Surge in medicine errors in major South Australian public hospital

The direction of change is almost invariably for the worse in Australia's public hospitals

HUNDREDS of medication errors have been recorded at the Royal Adelaide Hospital in the past year, hospital documents reveal. In a situation the state's peak medical body yesterday described as "devastating", it can be revealed 728 medication-related mistakes by doctors and nurses at Royal Adelaide Hospital were reported last financial year compared with 611 in 2005-06. Details of the 19 per cent increase in errors is in RAH safety and quality unit documents, obtained by The Advertiser under Freedom of Information laws.

The Patient Incidents - Medication Related reports show the most common errors are omissions, prescribing problems and overdoses. In 46 cases last financial year, the wrong medication was given and in 11 cases medication given to the wrong patients. During the first six months of this year, seven patients suffered "major permanent loss of function or permanent lessening of bodily function" as a result.

Central Northern Adelaide Health Service acute services executive director Kaye Challinger said there were no patient deaths recorded because of medication errors during the past two financial years. She said, in a written statement, the RAH regarded the incidents as "serious" and a "range of initiatives" had been put in place, including a new medication chart and pharmaceutical reforms. Incident reports are phoned through to a contact centre via a 1800 number.

But doctors, nurses and the State Opposition fear most incidents are going unreported.

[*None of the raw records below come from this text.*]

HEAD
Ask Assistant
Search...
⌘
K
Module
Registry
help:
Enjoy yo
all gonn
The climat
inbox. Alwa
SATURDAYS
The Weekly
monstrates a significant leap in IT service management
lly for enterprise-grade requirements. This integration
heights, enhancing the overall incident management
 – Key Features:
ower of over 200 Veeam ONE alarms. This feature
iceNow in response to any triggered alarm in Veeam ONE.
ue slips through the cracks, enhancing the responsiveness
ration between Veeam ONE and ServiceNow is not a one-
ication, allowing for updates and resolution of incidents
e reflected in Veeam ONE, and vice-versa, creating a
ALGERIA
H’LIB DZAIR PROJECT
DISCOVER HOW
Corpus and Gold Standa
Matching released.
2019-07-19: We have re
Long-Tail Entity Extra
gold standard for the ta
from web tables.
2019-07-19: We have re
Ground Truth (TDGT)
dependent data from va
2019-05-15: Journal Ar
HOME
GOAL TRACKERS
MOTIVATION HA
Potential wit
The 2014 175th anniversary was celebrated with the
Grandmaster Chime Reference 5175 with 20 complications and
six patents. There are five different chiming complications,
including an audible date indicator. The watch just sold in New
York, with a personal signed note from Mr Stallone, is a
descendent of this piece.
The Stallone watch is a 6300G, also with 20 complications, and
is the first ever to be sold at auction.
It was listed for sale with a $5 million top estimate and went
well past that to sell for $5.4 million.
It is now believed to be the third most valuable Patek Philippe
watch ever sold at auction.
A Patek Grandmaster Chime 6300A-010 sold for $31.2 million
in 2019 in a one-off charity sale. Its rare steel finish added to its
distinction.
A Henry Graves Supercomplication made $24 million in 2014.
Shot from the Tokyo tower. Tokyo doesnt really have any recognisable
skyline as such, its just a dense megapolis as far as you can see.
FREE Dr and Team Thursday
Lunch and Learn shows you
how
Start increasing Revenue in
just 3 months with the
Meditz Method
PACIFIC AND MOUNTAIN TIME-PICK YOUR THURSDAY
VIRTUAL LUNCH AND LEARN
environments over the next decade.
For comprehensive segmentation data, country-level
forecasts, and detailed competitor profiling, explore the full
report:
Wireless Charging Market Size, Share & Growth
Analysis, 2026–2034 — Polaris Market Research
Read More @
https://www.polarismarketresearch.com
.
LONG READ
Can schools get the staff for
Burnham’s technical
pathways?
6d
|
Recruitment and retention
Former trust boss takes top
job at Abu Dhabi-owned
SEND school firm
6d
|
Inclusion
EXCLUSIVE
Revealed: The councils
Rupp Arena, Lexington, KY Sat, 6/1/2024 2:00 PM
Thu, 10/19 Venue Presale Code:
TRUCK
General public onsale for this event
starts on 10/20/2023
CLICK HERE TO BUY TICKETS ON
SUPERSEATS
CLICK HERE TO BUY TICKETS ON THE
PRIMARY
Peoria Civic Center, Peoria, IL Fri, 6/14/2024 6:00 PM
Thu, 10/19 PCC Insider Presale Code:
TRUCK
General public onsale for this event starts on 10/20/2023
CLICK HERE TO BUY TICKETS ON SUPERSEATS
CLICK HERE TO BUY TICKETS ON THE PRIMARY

Australian Medical Association state president Dr Peter Ford said there was a lot of pressure, with hospitals running at more than 95 per cent occupancy. "This really is a scenario for mistakes to occur," he said. "It is a devastating finding."

Australian Nursing Federation state secretary Lee Thomas said the errors "reflected a workforce under pressure". Opposition Leader Martin Hamilton-Smith said the figures were "very alarming". "The statistics for all hospitals should now be made publicly available," he said. But Health Minister John Hill said medication errors affected just 0.37 per cent of the total number of patients treated at the hospital in 2006-07.